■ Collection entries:
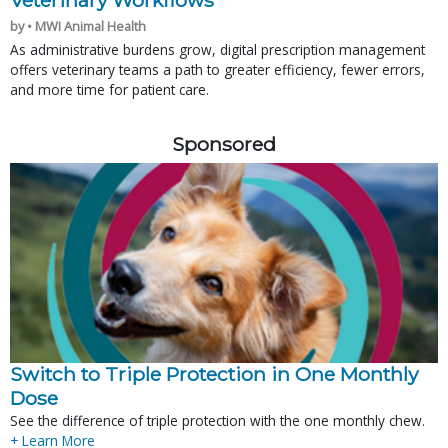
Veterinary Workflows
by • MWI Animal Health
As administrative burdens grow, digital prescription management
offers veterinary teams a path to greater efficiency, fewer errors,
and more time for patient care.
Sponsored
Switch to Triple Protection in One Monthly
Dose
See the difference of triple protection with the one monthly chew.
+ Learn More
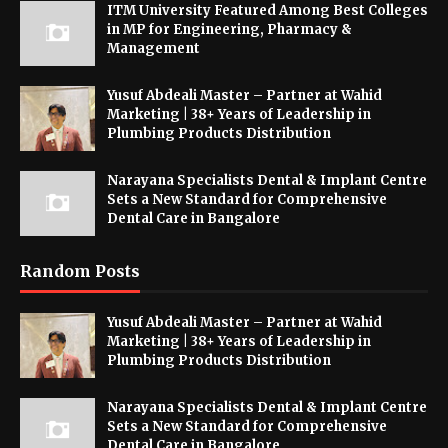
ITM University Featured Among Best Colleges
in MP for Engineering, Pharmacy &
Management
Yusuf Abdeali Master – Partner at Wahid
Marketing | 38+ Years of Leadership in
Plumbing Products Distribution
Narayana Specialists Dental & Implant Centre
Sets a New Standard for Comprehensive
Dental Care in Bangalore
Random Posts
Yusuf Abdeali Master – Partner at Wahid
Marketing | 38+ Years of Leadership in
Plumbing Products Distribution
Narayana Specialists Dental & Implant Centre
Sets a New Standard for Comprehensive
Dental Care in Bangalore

■ What this task involves:
Leaving the pictures out, reproduce the entries above exactly.

■ The completed task:
Veterinary Workflows
by • MWI Animal Health
As administrative burdens grow, digital prescription management
offers veterinary teams a path to greater efficiency, fewer errors,
and more time for patient care.
Sponsored
Switch to Triple Protection in One Monthly
Dose
See the difference of triple protection with the one monthly chew.
+ Learn More
ITM University Featured Among Best Colleges
in MP for Engineering, Pharmacy &
Management
Yusuf Abdeali Master – Partner at Wahid
Marketing | 38+ Years of Leadership in
Plumbing Products Distribution
Narayana Specialists Dental & Implant Centre
Sets a New Standard for Comprehensive
Dental Care in Bangalore
Random Posts
Yusuf Abdeali Master – Partner at Wahid
Marketing | 38+ Years of Leadership in
Plumbing Products Distribution
Narayana Specialists Dental & Implant Centre
Sets a New Standard for Comprehensive
Dental Care in Bangalore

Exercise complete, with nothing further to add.